Matt: the compute overhead is up
to 500
... I pulled that number out of the air; if a different number
makes sense, ok
... at NextRoll we have a regression model
... takes our cloud servers one millisecond and @ CPU to
evaluate the model
... that's the computing needing
... maybe half a second of computation needed
... a crude comparison but some ballpark numbers we are talking
about
... needing half a second to a second to produce these bids to
produce winner of the auction
... first question was about advertisers' site and how models
get pulled down
... When person goes to site today, they get third party
cookie
... instead they could get a little tiny model
... API makes sense
... come to my site as advertiser
... please download the model data; asap for model to be fresh
and start computing bids
... would happen ideally right then and there
James: that pulldown would happen first time a user visits a site
Matt: yes
James: a half a millisecond for
one CPU
... is per placement or @
Matt: per placement
... probably the same kind of thing
... not sure that changes the estimate that much
James: thank you for the clarification
Charlieharrison: respond to
models being public on the device
... thought about this a bit...seems like two cases
... one when you want to protect data from some other JS
running on users' device
... in those cases, I think we can protect the model
... second case is when you want to protect model from someone
that has local user access
... that is pretty much impossible to hide model
... I don't think @
... still allow you to evaluate the model
... and if you can evaluate enough times, you can figure out
the model
... that is the lay of the land of what we are making
public
Matt: that is helpful
... don't know if it's a deal breaker
... maybe obfuscation would provide enough
... to reverse engineer the model
Charlie: I think we need to
discuss it
... it seems to me a local copy of an obfuscated model
<blassey> thanks
Charlie: if an adversary is dedicated enough, they could learn it, even if fully obfuscated
Matt: different from federated code
Charlie: good point
... to prevent trivial attacks, maybe the obfuscation can
work
Jonasz: thanks for proposal
... seems like COWBIRD and SPURFOWL is model to help
[missed]
Matt: answer is no, I have not
done federated learning
... it is being done in practice
... tells you something about the feasibility
... at high level
... how quickly you get feedback
... don't want model to always be lagging what is happening in
the wild
... we would definitely want to keep feedback loop from new
models and pulling gradient info
... what I have seen at Google at night when you plug your
phone in is when the gradient computations go
... might take a couple days to train a model, then
fine-tuning
Joz: when thinking about COWBIRD and SPURFOWL, would it be a complement?
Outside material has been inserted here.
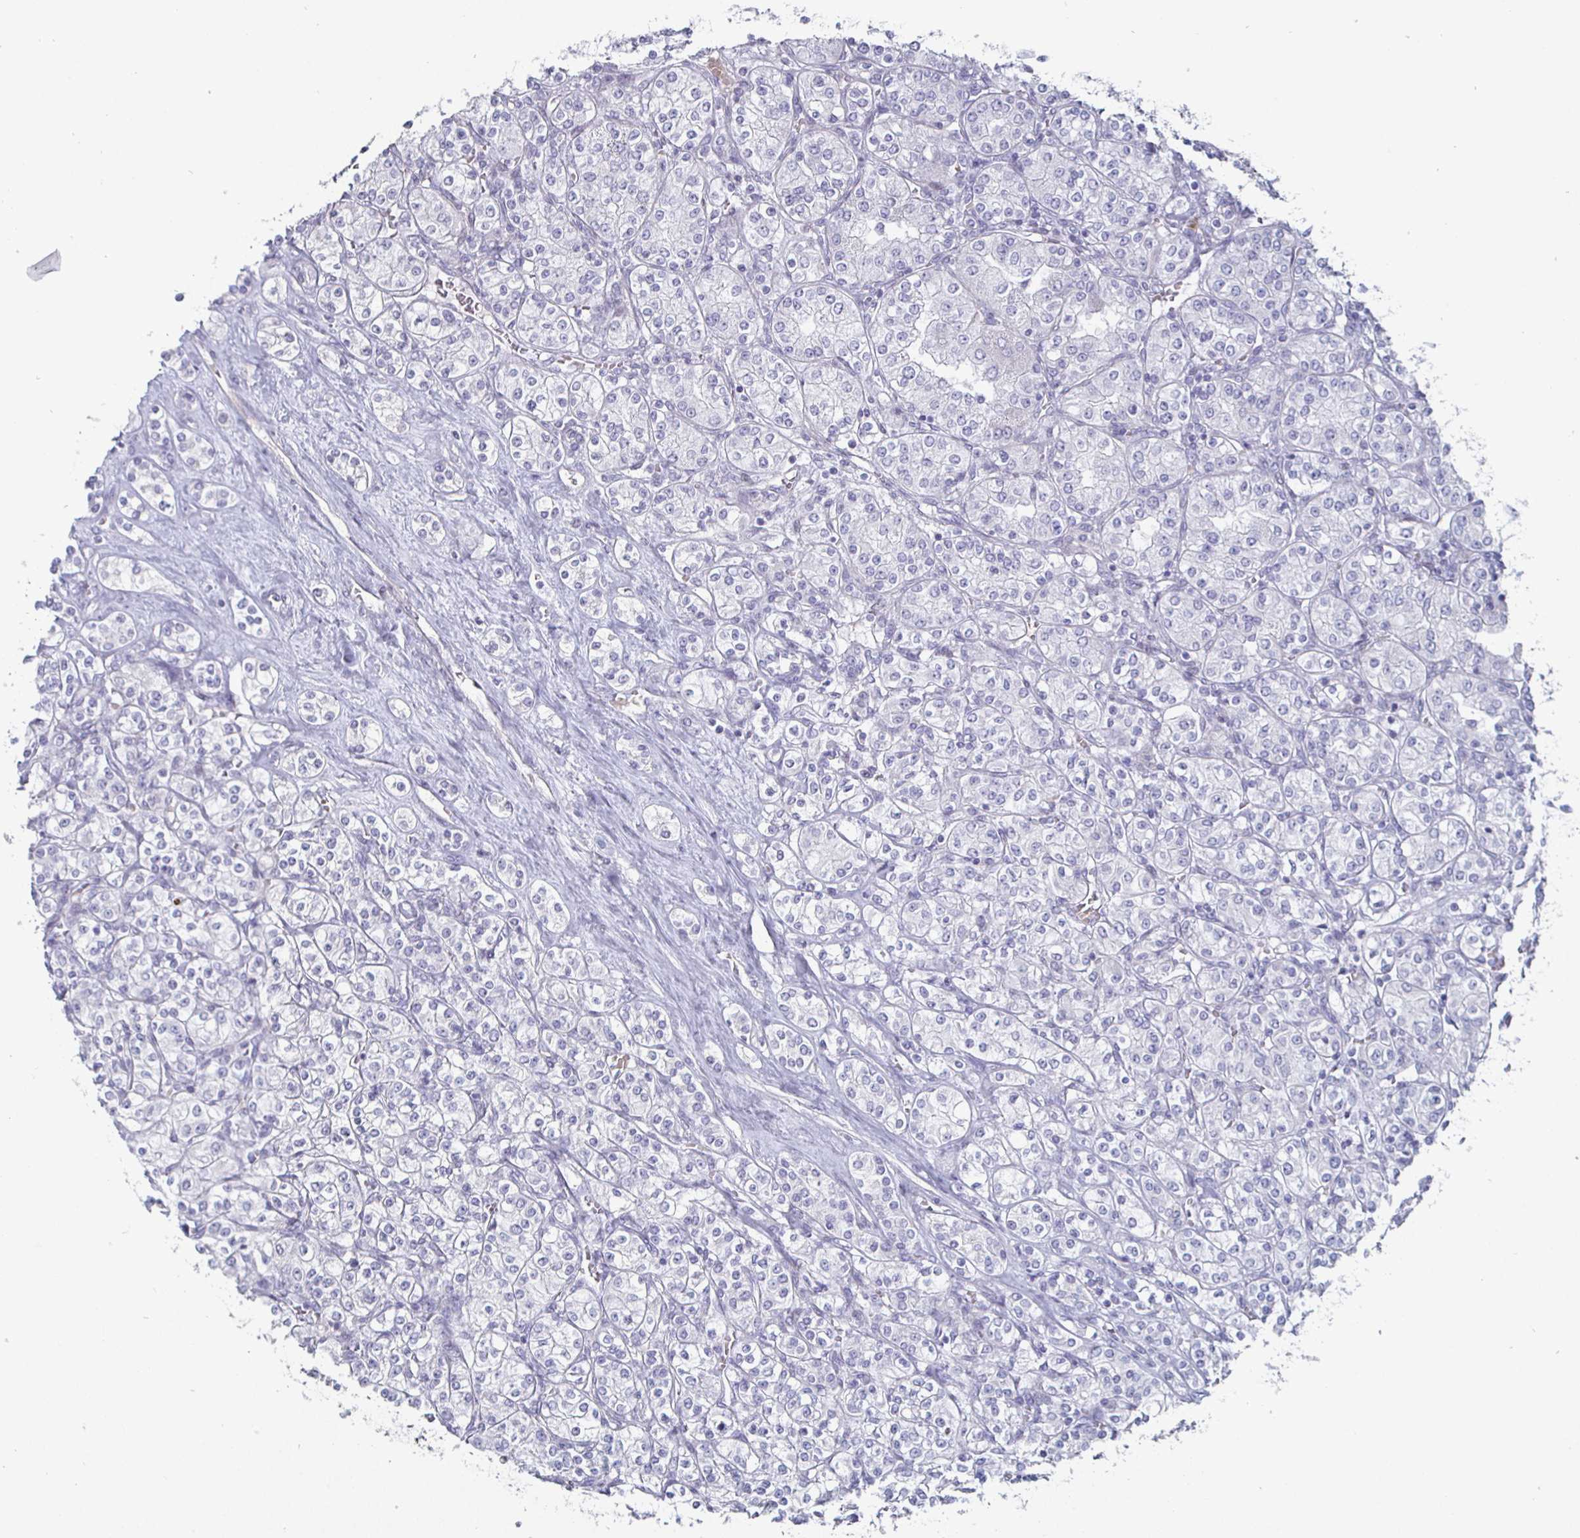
{"staining": {"intensity": "negative", "quantity": "none", "location": "none"}, "tissue": "renal cancer", "cell_type": "Tumor cells", "image_type": "cancer", "snomed": [{"axis": "morphology", "description": "Adenocarcinoma, NOS"}, {"axis": "topography", "description": "Kidney"}], "caption": "DAB immunohistochemical staining of renal cancer demonstrates no significant expression in tumor cells. (DAB (3,3'-diaminobenzidine) immunohistochemistry, high magnification).", "gene": "DMRTB1", "patient": {"sex": "male", "age": 77}}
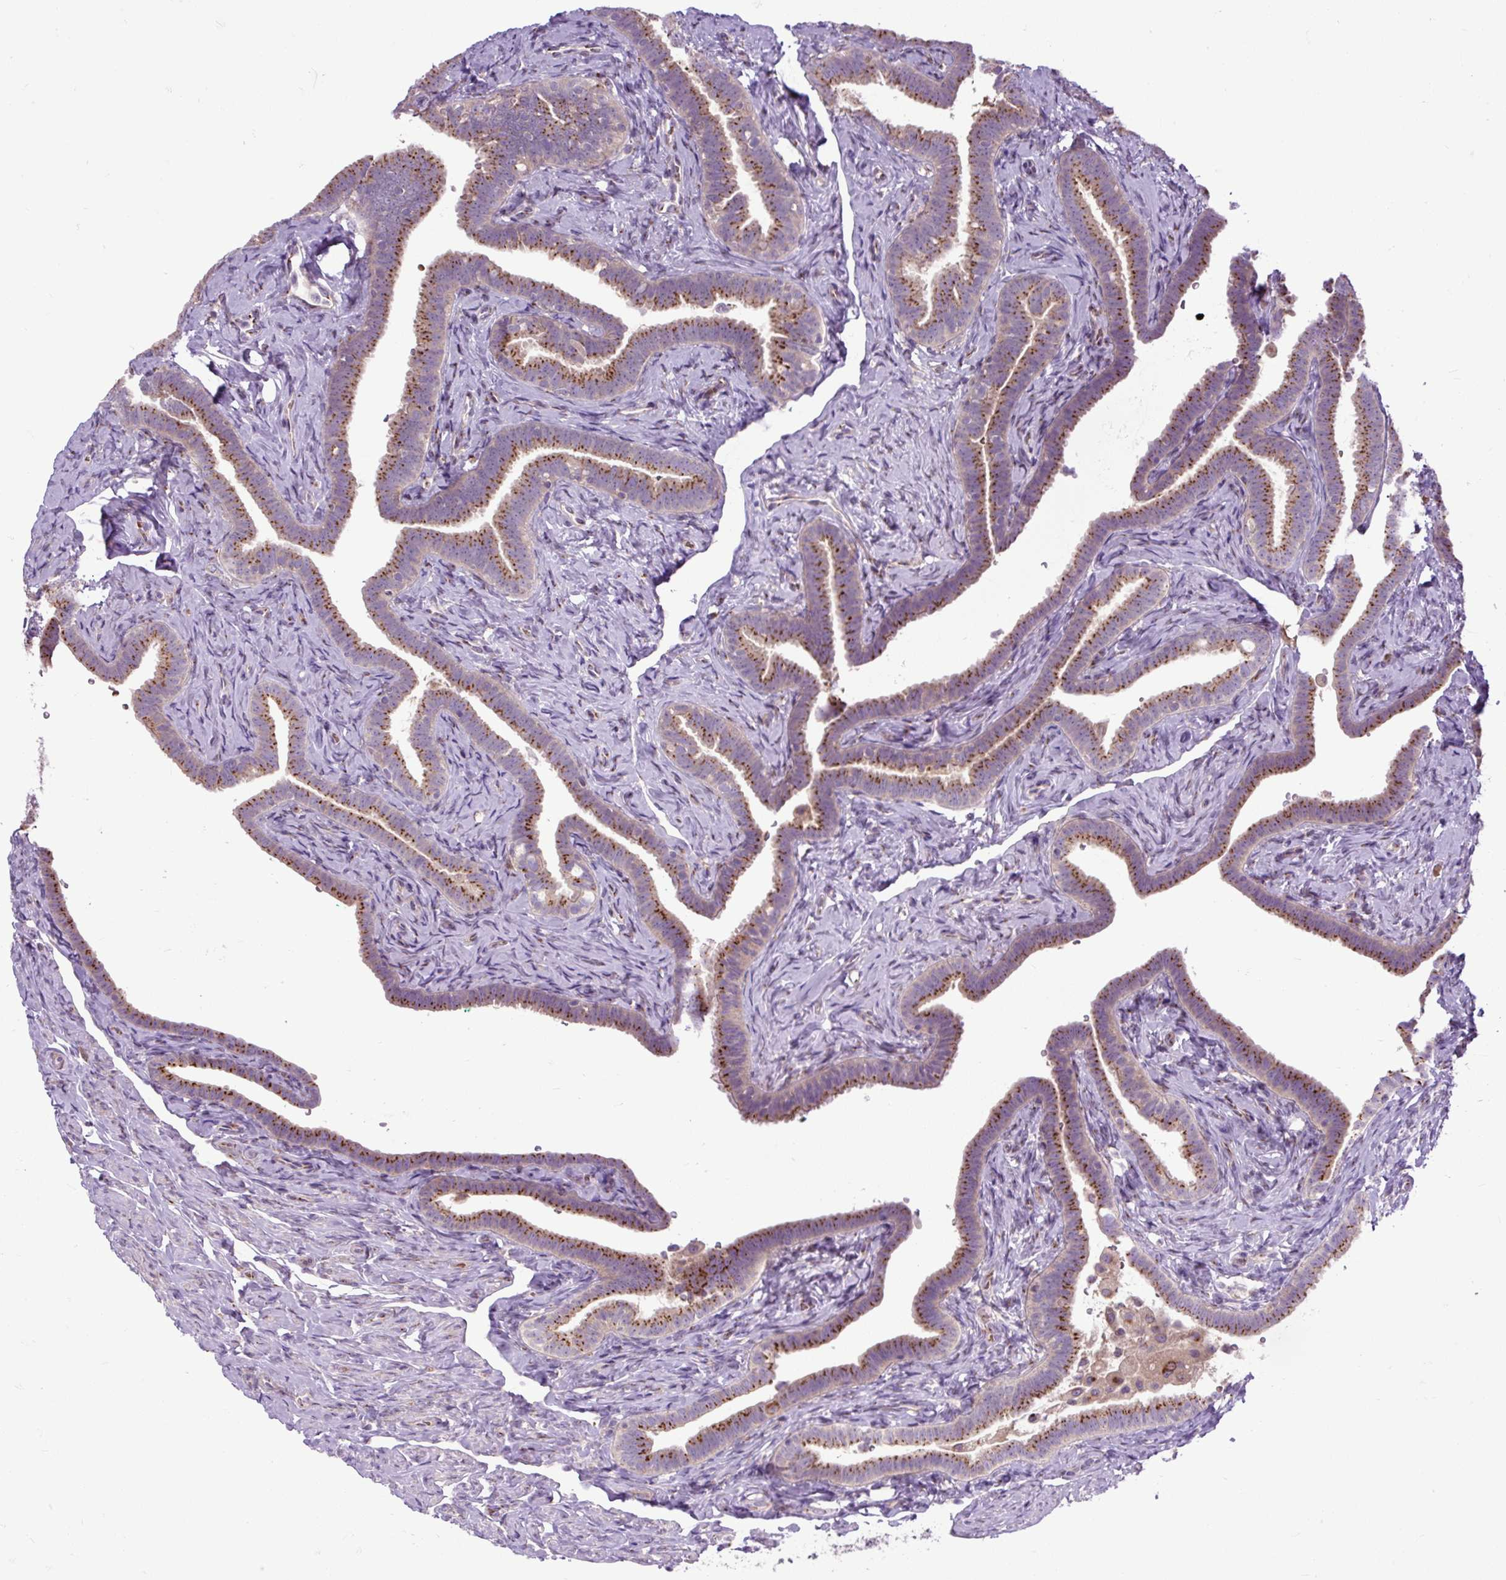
{"staining": {"intensity": "strong", "quantity": "25%-75%", "location": "cytoplasmic/membranous"}, "tissue": "fallopian tube", "cell_type": "Glandular cells", "image_type": "normal", "snomed": [{"axis": "morphology", "description": "Normal tissue, NOS"}, {"axis": "topography", "description": "Fallopian tube"}], "caption": "Immunohistochemical staining of unremarkable fallopian tube displays high levels of strong cytoplasmic/membranous positivity in approximately 25%-75% of glandular cells.", "gene": "MSMP", "patient": {"sex": "female", "age": 69}}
Matt: both SPURFOWL and COWBIRD
rely on aggregate reporting
... gradients cannot be sent directly to advertisers
... we have a lot of control over what those computations
produce
... if there is not intermediary
... why this proposal has aggregate intermediary
... so there the attacks are at least very hard
josz: need ability to launch
reports from a bidding function?
... those will have different delay considerations
Matt: looking at reporting and
bidding side as separate pieces
... you might want to compute metrics that may or may not be
limited to bidding
... that could use SPURFOWL only
... in theory I could only bid and use COWBIRD
... but want to give customer metrics, so I would use
SPURFOWL
... cannot tell customer number of impressions using
COWBIRD
... maybe some way to attack but that is not the idea
Wendy: I have closed queue now
Brian: Very interesting
proposal
... I like the idea of taking advantage of the control the
browser has over things
... to give out what is needed an not more than what is
needed
... raises allocation of resources in browser; who owns what,
who manages what
... an issue common to other proposals
... if browser lands on publishers page, and develops a model,
does advertiser, or third party own that relationship?
Matt: I don't have a good answer
for that
... I have not specified anything along that detail in this
proposal, partially intentionally
... I don't have a great response to that; we can figure out
together
... Why does ownership of these things matter?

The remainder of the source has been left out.